We all got used to the hockey-stick growth of Facebook worldwide. However, the global figures don’t tell the whole story. What is interesting to me is the impact of global social networks will make on fragmented European markets and incumbent social media service providers. For those who do business on a country level here in Europe the key question is: to what extent the local copy/paste innovators will be affected by the global player entering their backyard? You might want to look at my previous article Will Big Fish In a Small Pond Survive? discussing LinkedIn facing Xing in Germany (check out the comments as well for insight from Russia and Poland). Yesterday TechCrunch published interesting figures from France regarding performance of Facebook vs. local competitors that shed some more light on this. The graph below shows total French uniques for popular social networks. Original source for the figures from comScore is here.
The story behind this picture is that in February 2008 Facebook launched localized French user interface. I would humbly say that this supports my argument that indeed there is a real language barrier to the expansion of global social media players in Europe. Believe it or not, in Europe it is not that everybody speaks English and particularily France is a good example of that. Second thought: there is an untapped potential in the European markets for the global players despite the fact that in every country there is one or more strong incumbents offering similar services.
The good news for the local service providers is that their users apparently are not eager to ditch their existing profiles and connections right away, which should be expected anyway. It is more likely that they choose to maintain yet another profile. But with this growth of Facebook I wouldn’t expect many new users joining local alternatives (are you cash-positive, guys?).
Who is going to win this battle for the local markets? I will rephrase my question from my recent post: If you wanted to integrate your local (say: French) product in some way with social networking service and if you had to pick one – would you now bet on Facebook or on Skyrock?

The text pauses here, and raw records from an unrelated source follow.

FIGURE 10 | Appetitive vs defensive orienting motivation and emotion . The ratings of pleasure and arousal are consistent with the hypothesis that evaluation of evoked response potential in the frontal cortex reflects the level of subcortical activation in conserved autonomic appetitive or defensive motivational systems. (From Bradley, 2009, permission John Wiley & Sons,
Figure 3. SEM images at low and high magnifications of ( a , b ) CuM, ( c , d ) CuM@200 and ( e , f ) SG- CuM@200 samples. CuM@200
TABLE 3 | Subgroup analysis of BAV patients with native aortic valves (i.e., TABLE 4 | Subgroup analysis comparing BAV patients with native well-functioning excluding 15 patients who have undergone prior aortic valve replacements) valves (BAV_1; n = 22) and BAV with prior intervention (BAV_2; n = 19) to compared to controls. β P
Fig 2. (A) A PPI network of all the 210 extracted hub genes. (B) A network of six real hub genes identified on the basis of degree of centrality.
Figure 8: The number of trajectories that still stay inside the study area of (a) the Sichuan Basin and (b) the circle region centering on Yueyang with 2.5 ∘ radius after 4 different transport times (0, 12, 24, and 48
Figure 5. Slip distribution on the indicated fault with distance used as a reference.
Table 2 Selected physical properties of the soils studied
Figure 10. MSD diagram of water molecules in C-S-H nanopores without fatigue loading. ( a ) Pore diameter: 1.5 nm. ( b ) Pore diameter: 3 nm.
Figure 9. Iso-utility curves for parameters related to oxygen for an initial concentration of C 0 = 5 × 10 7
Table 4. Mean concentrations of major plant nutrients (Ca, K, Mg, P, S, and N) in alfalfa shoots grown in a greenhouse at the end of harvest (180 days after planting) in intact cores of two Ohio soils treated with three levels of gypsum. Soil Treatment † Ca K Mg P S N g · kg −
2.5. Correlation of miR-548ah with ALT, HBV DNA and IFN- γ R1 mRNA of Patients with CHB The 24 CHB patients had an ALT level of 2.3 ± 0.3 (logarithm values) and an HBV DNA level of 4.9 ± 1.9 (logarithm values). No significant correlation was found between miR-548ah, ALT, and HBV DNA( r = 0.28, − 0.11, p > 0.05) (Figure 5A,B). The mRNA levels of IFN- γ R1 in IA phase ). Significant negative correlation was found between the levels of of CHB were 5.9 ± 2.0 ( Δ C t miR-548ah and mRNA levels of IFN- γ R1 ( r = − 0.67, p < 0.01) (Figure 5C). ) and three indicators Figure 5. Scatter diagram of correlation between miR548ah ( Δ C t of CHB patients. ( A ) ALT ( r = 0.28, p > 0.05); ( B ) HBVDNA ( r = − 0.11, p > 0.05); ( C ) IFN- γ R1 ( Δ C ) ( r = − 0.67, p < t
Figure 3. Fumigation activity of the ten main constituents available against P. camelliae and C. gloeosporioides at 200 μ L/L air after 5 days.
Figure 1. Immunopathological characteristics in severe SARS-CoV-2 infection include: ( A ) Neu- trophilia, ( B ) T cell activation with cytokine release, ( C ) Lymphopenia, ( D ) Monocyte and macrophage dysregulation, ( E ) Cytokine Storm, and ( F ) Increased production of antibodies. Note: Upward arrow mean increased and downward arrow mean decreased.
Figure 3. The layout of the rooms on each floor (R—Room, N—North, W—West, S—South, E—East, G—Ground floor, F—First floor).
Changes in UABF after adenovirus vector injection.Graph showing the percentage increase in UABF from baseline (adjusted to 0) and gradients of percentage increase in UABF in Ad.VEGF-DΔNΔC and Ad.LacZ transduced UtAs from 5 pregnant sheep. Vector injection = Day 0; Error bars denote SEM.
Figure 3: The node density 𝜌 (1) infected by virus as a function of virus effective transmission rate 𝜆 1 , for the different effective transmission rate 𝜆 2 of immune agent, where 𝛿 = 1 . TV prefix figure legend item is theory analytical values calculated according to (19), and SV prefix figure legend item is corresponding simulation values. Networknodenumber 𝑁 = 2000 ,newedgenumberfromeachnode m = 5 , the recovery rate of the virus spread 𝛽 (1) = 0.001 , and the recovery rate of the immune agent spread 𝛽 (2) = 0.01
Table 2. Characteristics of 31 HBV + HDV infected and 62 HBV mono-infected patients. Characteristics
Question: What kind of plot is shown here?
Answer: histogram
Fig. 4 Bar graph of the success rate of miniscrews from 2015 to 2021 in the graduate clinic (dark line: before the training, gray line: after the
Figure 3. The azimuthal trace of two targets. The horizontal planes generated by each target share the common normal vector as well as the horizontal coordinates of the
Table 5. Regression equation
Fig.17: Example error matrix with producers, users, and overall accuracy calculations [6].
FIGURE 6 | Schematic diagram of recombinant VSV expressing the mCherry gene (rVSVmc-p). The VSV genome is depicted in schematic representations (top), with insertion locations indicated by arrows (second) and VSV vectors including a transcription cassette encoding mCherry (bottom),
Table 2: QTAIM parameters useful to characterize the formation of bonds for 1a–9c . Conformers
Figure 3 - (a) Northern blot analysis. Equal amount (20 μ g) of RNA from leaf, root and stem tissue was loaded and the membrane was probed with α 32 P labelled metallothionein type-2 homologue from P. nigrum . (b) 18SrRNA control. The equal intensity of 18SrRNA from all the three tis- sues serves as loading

With these numbers I would dare to go a step further and suggest some hints: If something grows globally, then – language barrier removed – it has a good chance to grow in your local market. MySpace for instance is flat pretty much everywhere, so it is not enough to be “global” and speak the local language. After some time (I guess, there must be some connection between global and local dynamics) it is likely that most of the population actively using social media is there, although it might not be their primary host for online identity and social graph. These might be the arguments for going with the big guys.